John W. Eckman Professor of Medical Science (Penn Medicine)

Cherry Lab

The Cherry Lab is interested in the interface between viruses and hosts. The Lab uses chemical and genetic screening technologies to perform a wide array of cell-based screens in human and insect cells studying emerging RNA viruses. The laboratory is interested in emerging and globally important arthropod-borne viruses including the three major families that infect humans: the flaviviruses, alphaviruses and bunyaviruses. We are interested in how these viruses are able to hijack cellular factors from insects to humans for their replication using only a small number of proteins. And how these viruses evade immunity is poorly understood. More recently the lab has expanded their studies to the emerging coronaviruses which have more species and cell type specific tropism. The lab explores how the innate immune system, the first line of defense, can recognize and respond to these invaders.

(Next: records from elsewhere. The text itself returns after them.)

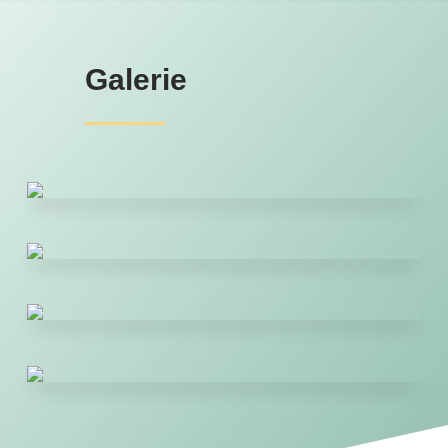
Galerie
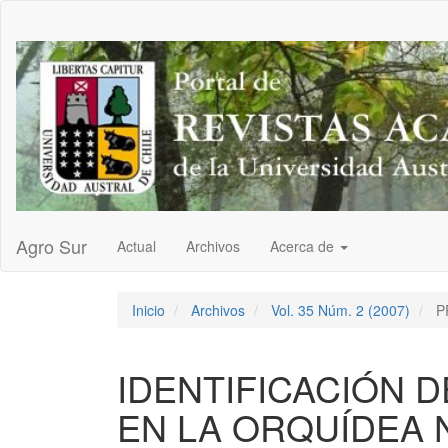
Navegación
principal
Contenido
principal
Barra
lateral
Agro Sur
Actual
Archivos
Acerca de
Inicio
Archivos
Vol. 35 Núm. 2 (2007)
P
IDENTIFICACIÓN 
EN LA ORQUÍDEA N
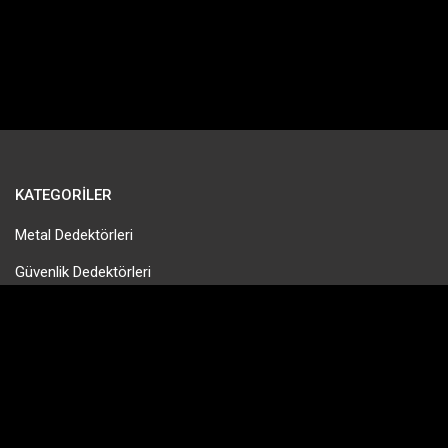
KATEGORILER
Metal Dedektörleri
Güvenlik Dedektörleri
Gold Pan & Altın Eleme
Tek Para Dedektörleri
Define Dedektörleri
PinPointer Cihazları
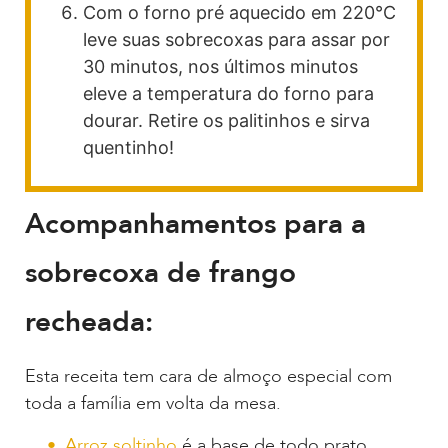
Com o forno pré aquecido em 220°C
leve suas sobrecoxas para assar por
30 minutos, nos últimos minutos
eleve a temperatura do forno para
dourar. Retire os palitinhos e sirva
quentinho!
Acompanhamentos para a
sobrecoxa de frango
recheada:
Esta receita tem cara de almoço especial com
toda a família em volta da mesa.
Arroz soltinho
é a base de todo prato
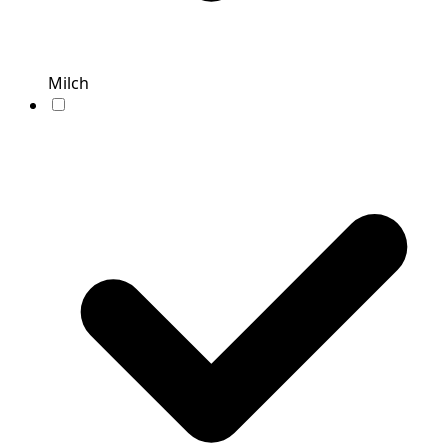
Milch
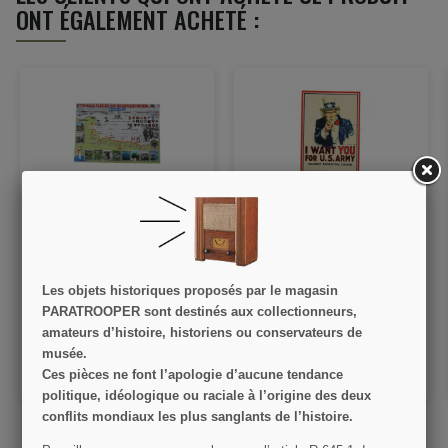
ONT ÉGALEMENT ACHETÉ :
Carte Postale les plages
Carte postale, I want you
du débarquement
Les objets historiques proposés par le magasin
0,50 €
0,50 €
PARATROOPER sont destinés aux collectionneurs,
amateurs d’histoire, historiens ou conservateurs de
VOIR LE DÉTAIL
VOIR LE DÉTAIL
musée.
AJOUTER AU PANIER
AJOUTER AU PANIER
Ces pièces ne font l’apologie d’aucune tendance
politique, idéologique ou raciale à l’origine des deux
conflits mondiaux les plus sanglants de l’histoire.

Since much of the recognition of these invaders is at the level of nucleic acid recognition, and these are all RNA viruses, we have been exploring the role of RNA binding proteins and the RNA decay machinery in innate antiviral defense against these viruses. We are systematically exploring antiviral innate signaling activities in diverse cell types targeted by these viruses. For example, in the respiratory epithelium in the case of SARS-CoV-2 and neurons in the case of encephalitic arthropod-borne viruses. Moreover, arthropod-borne viruses infect the vector insect enterically, we use Drosophila to model these intestinal infections to explore the role of microbiota and innate defenses in the gut in the response to enteric arboviral infections.